Palladium Has No Name Anymore
from the tougher-to-criticize-that-way dept
In order to deal with all of the amazing amounts of criticism over Microsoft’s Palladium “Trustworthy Computing” initiative (and, perhaps more importantly, to end a pesky little trademark lawsuit over the word Palladium), Microsft has now announced that the project is no longer called Palladium. It’s now the amazingly catchy next-generation secure computing base. In other words, the more likely you are to forget what it’s called, the less likely you are to criticize it, in Microsoft’s eyes.
Comments on “Palladium Has No Name Anymore”

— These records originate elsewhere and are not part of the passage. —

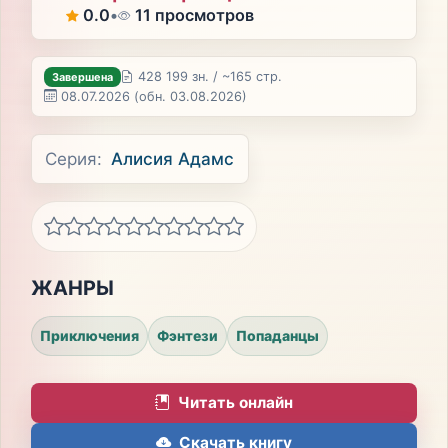
0.0
•
11 просмотров
428 199 зн. / ~165 стр.
Завершена
08.07.2026
(обн. 03.08.2026)
Серия:
Алисия Адамс
ЖАНРЫ
Приключения
Фэнтези
Попаданцы
Читать онлайн
Скачать книгу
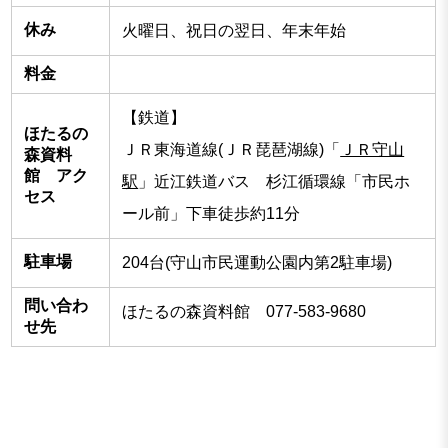
休み
火曜日、祝日の翌日、年末年始
料金
【鉄道】
ほたるの
ＪＲ東海道線(ＪＲ琵琶湖線)「
ＪＲ守山
森資料
館 アク
駅
」近江鉄道バス 杉江循環線「市民ホ
セス
ール前」下車徒歩約11分
駐車場
204台(守山市民運動公園内第2駐車場)
問い合わ
ほたるの森資料館 077-583-9680
せ先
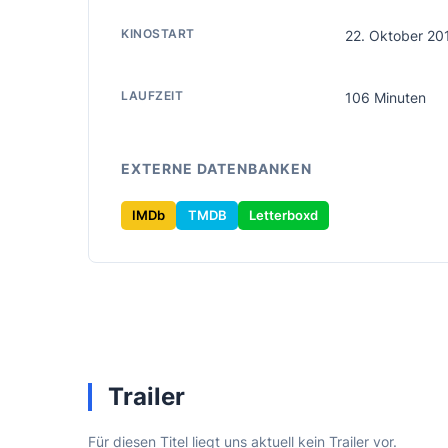
KINOSTART
22. Oktober 20
LAUFZEIT
106 Minuten
EXTERNE DATENBANKEN
IMDb
TMDB
Letterboxd
Trailer
Für diesen Titel liegt uns aktuell kein Trailer vor.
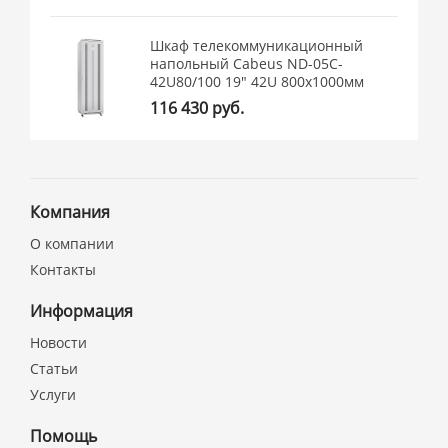
Шкаф телекоммуникационный
напольный Cabeus ND-05C-
42U80/100 19" 42U 800x1000мм
116 430 руб.
Компания
О компании
Контакты
Информация
Новости
Статьи
Услуги
Помощь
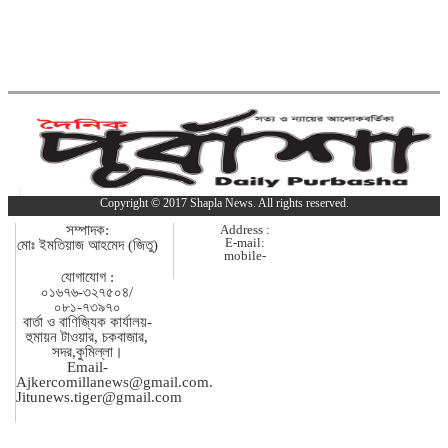
ব্রাহ্মণবাড়িয়ায় মাদকাসক্ত দুই
ছেলেকে পুলিশে দিলেন মা
দাউদকান্দিতে ইটবোঝাই বাল্কহেডের ওপর
ভেঙে পড়ল বেইলি সেতু
গত ২৪ ঘণ্টায় হাম উপসর্গে প্রাণ
Copyright © 2017 Shapla News. All rights reserved.
গেল আরো ৪ শিশুর
সম্পাদক:
Address :
E-mail:
মোঃ ইমতিয়াজ আহমেদ (জিতু)
mobile-
কুমিল্লায় গাঁজাসহ নারী মাদক
যোগাযোগ :
০১৬৭৬-৩২৭৫০৪/
কারবারি গ্রেপ্তার
০৮১-৭৩৯৭০
বার্তা ও বাণিজ্যিক কার্যালয়-
হুমায়ন টাওয়ার, চকবাজার,
কুমিল্লা ও ব্রাহ্মণবাড়িয়া সীমান্তে ৫১ লাখ
সদর,কুমিল্লা।
Email-
টাকার ভারতীয় পণ্য জব্দ
Ajkercomillanews@gmail.com
.
Jitunews.tiger@gmail.com
ব্রাহ্মণবাড়িয়ায় লুডু খেলাকে কেন্দ্র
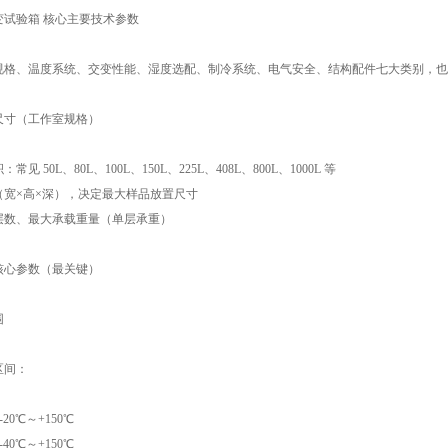
变试验箱 核心主要技术参数
规格、温度系统、交变性能、湿度选配、制冷系统、电气安全、结构配件七大类别，也
尺寸（工作室规格）
：常见 50L、80L、100L、150L、225L、408L、800L、1000L 等
寸（宽×高×深），决定最大样品放置尺寸
架层数、最大承载重量（单层承重）
核心参数（最关键）
围
区间：
-20℃～+150℃
-40℃～+150℃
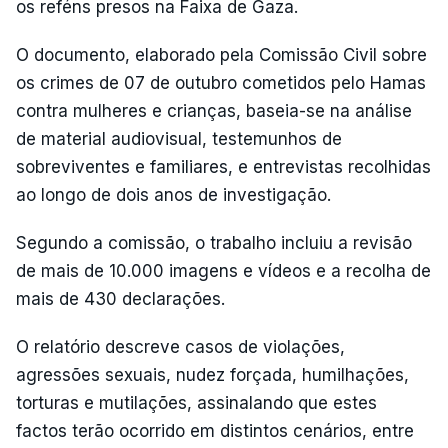
os reféns presos na Faixa de Gaza.
O documento, elaborado pela Comissão Civil sobre
os crimes de 07 de outubro cometidos pelo Hamas
contra mulheres e crianças, baseia-se na análise
de material audiovisual, testemunhos de
sobreviventes e familiares, e entrevistas recolhidas
ao longo de dois anos de investigação.
Segundo a comissão, o trabalho incluiu a revisão
de mais de 10.000 imagens e vídeos e a recolha de
mais de 430 declarações.
O relatório descreve casos de violações,
agressões sexuais, nudez forçada, humilhações,
torturas e mutilações, assinalando que estes
factos terão ocorrido em distintos cenários, entre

A cultural weakness for security?
Given the extent to which “lack of privacy” is opposed in the American culture, perhaps other countries like China or India will eventually excel in this field. The Chinese do not have a word for “privacy”; it is a strange foreign concept to them.
Nonsense
Actually nonsense on several counts.
First off, the suggestion by Mario Juarez that MS intended to change the name from the start is silly. What sort of marketing spends resources to establish a catchy, recognizable “brand name” with the intent of abandoning it for something that is almost meaningless and has no association to anything, product or manufacturer?
Second the last quote from Bill G. makes clear what Palladium is really about: ” we are working on a new hardware/software architecture for the Windows PC” In other words not software running on a generic platform, but a unified product as in Apple Macintosh.
Sounds like great way to capture a 5% market share 🙂
Finally, the Chinese certainly understand the concept of “privacy”. The word for it is a combination of the characters for “hide” and “private”. There just isn’t a single character equivalent.